Incremental improvement, not big-bang projects
The worst approach to data quality is a six-month "data transformation project" that tries to fix everything at once. These projects are expensive, disruptive, and have a poor track record of success.
The better approach: fix your data incrementally, starting with the data that supports your most valuable AI use case.
Our data readiness assessment recipe scores your data across six dimensions and identifies blockers before you start. It takes a few hours and costs nothing. Beyond that, the principle is simple: fix your data incrementally, starting with the data that supports your most valuable AI use case.
If you want to use AI for donor analysis, start by cleaning your donor data. Deduplicate records. Standardise how you record giving amounts. Fill in missing email addresses where you can. This might take a few days of focused work, not months.
If you want to use AI for programme evaluation, start by standardising how you record outcomes. Choose a consistent set of categories. Apply them to new data going forward, and backfill historical data when you have time.
Each incremental improvement makes your data more useful for AI and for everything else. You don't need to fix everything. You need to fix the bit that matters most right now.
AI can help with data quality
This is a useful irony: AI is good at helping you clean the data that makes AI work better. Upload your CRM export and ask AI to identify likely duplicates based on name, email, and address similarity. It can take a messy spreadsheet and propose standardised formats. It can scan your dataset and report which fields have low completion rates, helping you prioritise. Our AI Recipes include step-by-step guides for assessing your data readiness, detecting duplicates, and cleaning and standardising contact data.
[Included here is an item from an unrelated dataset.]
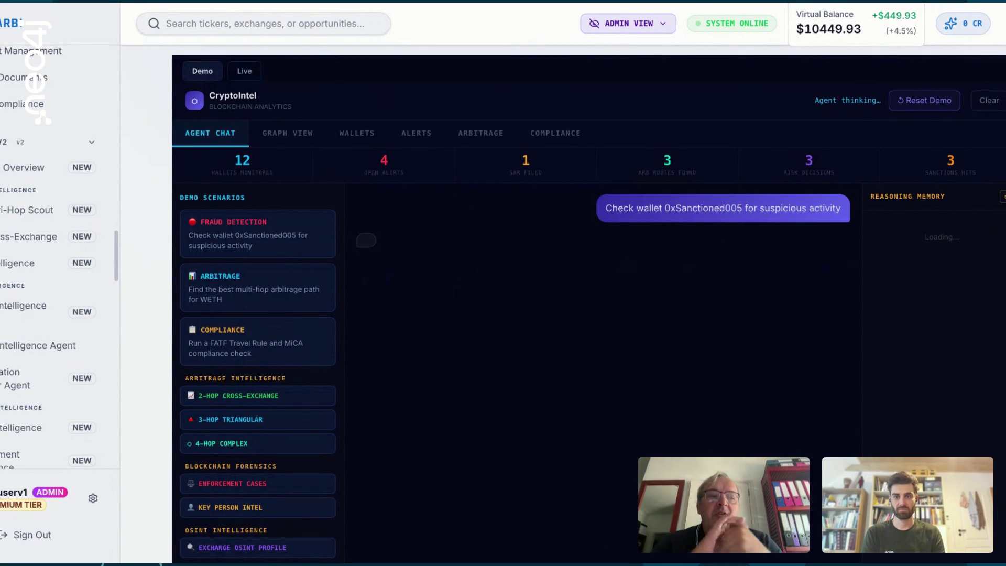
scroll(1003, 267, down, 2)
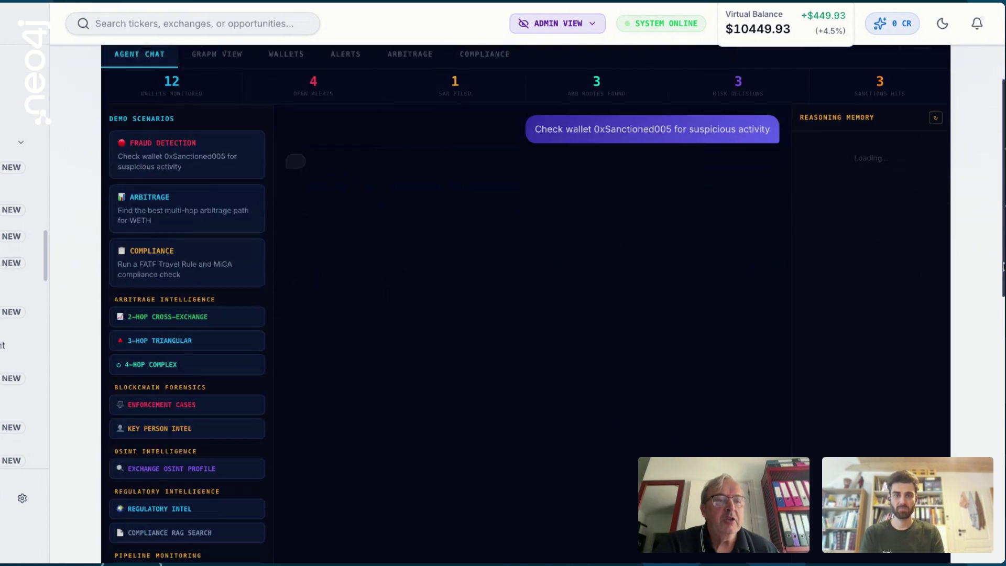
Review the critical-alert report: risk score 1.0, OFAC and EU sanctions match, block recommended
drag(1003, 267, 995, 545)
This week, open your CRM or main data system and export your most-used dataset. Look at it honestly. How consistent is the formatting? How many duplicates do you spot in the first 100 records? How many fields are empty? That's your data quality baseline. This month, pick one data quality issue to fix: the one that would make the biggest difference to a task you're trying to do with AI. This quarter, implement one data standard for new data going forward. Write down the rules and share them with everyone who enters data. This prevents future mess while you clean up the past.
Data quality isn't exciting. Nobody puts "cleaned 2,000 CRM records" on their annual review. But it's the work that makes everything else possible. If you're writing an AI strategy, put data quality on page one.